Кура — глупая. Зачем уезжает?.. Ей надо играть в пирожки. Ей нужен совок. И ведерко. (Точно такие же, как у Сашки.) Кира должна купаться, оглядываться и шевелить губами…
Вот уж люди пошли от речного трамвайчика — потащили хлеб, помидоры… А Киры — нет.
Саша смотрит вперед на дорогу. Нету. Нет ее…
И вдруг — вот она!
Толк в калитку. Присела на корточки, раскинула руки.
— Ки-я!
— Са-шенька!
— Кира, он у меня приболел, — спокойно говорит тетка. — Простыл, стало быть… Лежит, а шейка совсем неподвижная, как деревянная… Гляжу, а у него на глазах — пленки.
— Что-о-о?
— Да ты не пугайся, зачем пугаться? Ведь он поправился. Ты же сама сказала: «Лицо у него опухло»… Жаль ребенка. Великомученик, не только что глухонемой, а слабый. По вечерам, перед тем как уснуть, все головкой ворочает… Чего ревешь-то? Уж будто можно так вырастить — чтоб ребенок ни разу не заболел?..

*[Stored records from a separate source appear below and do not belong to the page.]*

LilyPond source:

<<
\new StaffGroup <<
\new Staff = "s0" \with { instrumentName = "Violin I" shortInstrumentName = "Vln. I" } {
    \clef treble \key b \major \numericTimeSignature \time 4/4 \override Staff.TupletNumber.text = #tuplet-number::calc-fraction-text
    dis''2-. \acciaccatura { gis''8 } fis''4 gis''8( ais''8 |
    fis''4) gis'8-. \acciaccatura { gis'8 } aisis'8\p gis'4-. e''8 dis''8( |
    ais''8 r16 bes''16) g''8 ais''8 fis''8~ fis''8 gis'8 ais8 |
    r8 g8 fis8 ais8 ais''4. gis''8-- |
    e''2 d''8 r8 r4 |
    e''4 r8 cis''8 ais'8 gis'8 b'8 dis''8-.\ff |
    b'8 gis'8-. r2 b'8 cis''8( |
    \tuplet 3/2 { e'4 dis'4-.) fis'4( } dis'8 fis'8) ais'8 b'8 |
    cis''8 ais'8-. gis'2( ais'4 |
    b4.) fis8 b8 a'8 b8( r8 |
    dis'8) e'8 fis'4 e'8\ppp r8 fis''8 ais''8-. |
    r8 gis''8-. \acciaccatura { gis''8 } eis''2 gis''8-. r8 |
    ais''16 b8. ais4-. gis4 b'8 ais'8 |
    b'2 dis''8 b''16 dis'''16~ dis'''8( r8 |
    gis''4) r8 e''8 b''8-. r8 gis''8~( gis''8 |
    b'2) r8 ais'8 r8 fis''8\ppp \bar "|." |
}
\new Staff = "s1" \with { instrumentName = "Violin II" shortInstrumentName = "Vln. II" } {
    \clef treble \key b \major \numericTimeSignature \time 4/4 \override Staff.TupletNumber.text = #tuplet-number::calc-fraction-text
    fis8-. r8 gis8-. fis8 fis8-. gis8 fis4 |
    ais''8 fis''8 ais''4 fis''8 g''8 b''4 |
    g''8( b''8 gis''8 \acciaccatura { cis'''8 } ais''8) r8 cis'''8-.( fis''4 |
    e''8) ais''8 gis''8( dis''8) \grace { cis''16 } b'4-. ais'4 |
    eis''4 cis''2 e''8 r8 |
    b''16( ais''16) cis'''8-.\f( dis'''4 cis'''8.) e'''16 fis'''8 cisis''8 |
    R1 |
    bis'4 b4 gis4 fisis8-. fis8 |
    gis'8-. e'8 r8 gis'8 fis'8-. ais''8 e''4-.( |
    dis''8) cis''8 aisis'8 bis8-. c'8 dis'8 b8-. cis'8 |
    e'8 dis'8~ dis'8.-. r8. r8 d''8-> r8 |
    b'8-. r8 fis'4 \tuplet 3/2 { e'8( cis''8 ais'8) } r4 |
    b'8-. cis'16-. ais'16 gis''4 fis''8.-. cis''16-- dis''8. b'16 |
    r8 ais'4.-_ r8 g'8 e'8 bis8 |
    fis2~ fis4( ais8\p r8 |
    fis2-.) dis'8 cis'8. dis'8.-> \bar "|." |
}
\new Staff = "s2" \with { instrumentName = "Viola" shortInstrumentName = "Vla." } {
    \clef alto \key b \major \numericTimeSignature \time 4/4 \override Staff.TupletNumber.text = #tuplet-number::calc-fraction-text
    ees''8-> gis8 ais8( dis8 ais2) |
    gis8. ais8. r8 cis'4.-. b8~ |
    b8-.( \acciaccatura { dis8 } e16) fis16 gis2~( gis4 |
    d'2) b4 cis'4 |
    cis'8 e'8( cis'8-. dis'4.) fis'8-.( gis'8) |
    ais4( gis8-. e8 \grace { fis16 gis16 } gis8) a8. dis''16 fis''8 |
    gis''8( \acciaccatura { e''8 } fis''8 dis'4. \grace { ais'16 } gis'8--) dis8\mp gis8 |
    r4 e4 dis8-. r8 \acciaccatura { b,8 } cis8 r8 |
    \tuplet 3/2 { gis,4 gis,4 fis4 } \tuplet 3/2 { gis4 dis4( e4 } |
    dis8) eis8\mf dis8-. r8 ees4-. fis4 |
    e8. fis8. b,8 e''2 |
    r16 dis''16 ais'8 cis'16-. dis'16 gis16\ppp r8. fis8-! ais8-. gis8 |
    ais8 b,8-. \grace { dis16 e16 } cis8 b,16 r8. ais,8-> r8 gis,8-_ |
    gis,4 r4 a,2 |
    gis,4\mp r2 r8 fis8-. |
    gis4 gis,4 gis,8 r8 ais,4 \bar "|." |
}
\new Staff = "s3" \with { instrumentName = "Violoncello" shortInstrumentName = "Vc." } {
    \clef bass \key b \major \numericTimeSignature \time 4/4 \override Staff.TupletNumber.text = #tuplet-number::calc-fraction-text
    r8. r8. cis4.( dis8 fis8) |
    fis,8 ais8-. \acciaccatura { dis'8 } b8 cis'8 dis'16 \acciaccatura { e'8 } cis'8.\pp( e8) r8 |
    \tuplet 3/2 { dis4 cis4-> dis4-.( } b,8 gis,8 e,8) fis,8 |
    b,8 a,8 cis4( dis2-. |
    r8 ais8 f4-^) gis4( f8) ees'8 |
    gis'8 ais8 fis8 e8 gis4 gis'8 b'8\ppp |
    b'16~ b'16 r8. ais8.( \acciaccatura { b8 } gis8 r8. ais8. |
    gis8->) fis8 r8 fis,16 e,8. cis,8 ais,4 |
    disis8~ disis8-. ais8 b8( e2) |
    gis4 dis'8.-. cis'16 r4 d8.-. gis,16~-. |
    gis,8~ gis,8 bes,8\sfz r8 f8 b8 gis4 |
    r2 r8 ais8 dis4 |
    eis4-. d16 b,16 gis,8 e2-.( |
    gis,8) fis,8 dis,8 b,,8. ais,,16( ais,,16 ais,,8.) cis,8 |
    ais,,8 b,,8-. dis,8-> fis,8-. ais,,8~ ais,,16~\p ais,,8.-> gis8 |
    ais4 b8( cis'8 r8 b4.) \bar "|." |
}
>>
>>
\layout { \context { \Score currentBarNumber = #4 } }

Мать спустила с кровати босые ноги, поморгала глазами. Глаза у нее были ясные, голубые… Сашкины.
Кира плакала.
— Доченька! Злосчастье мое — не твое злосчастье. Мне — горевать. Ты еще со своими успеешь нагореваться… Надо съездить, забрать ребенка… И поскорей, поскольку Вера — человек темный.
Дуб!.. Дорогой дуб. Самый красивый на свете дворовый дуб! Спасибо тебе, что ты разговариваешь с малышом.
«Вот еще? Это мы перемигиваемся. С вами мне неинтересно. А для него так весело танцевать листками. Листки — мои дети. Они тоже глухонемые. Это вы слышите, что они шумят, а им ваши «ахи-охи — до Фени» Ясно?»
Жил-был дуб. В лесу.
А под дубом жили-были маленькие человечки. Они были сердцем сердца больших дубов.
Мальчик в пикейной шапке — тот, что живет у нас во дворе, — сердце сердца дворового дуба.
Его глаза — как небо над нашим деревом.
…Жил-был дуб. В дупле у него притулился маленький человечек. Человечек собирал камешки. Над ним смеялись, его дразнили. Он принимался мычать. Заслышав голос глухонемого, выбегала во двор девчонка, которую звали Кирой. Она лягала обидчиков.
— И не стыдно тебе? — спрашивала у нее Зиновьева-старшая. — Толпа кавалеров, а человек затевается с малолетками.
— Я их убью, убью!
— Пуляй!.. Пусть сгинут… Они подкованные. Разумные. Старшенькому лет десять-одиннадцать. А может, и все двенадцать! Рази, рази его, умница, наповал.
…Мать укладывала Сашу в восьмом часу. Кира накупила ему картинок. Его крошечные ладошки двигались над картинками. Казалось, что пальцы мальчика разговаривают с картинкой.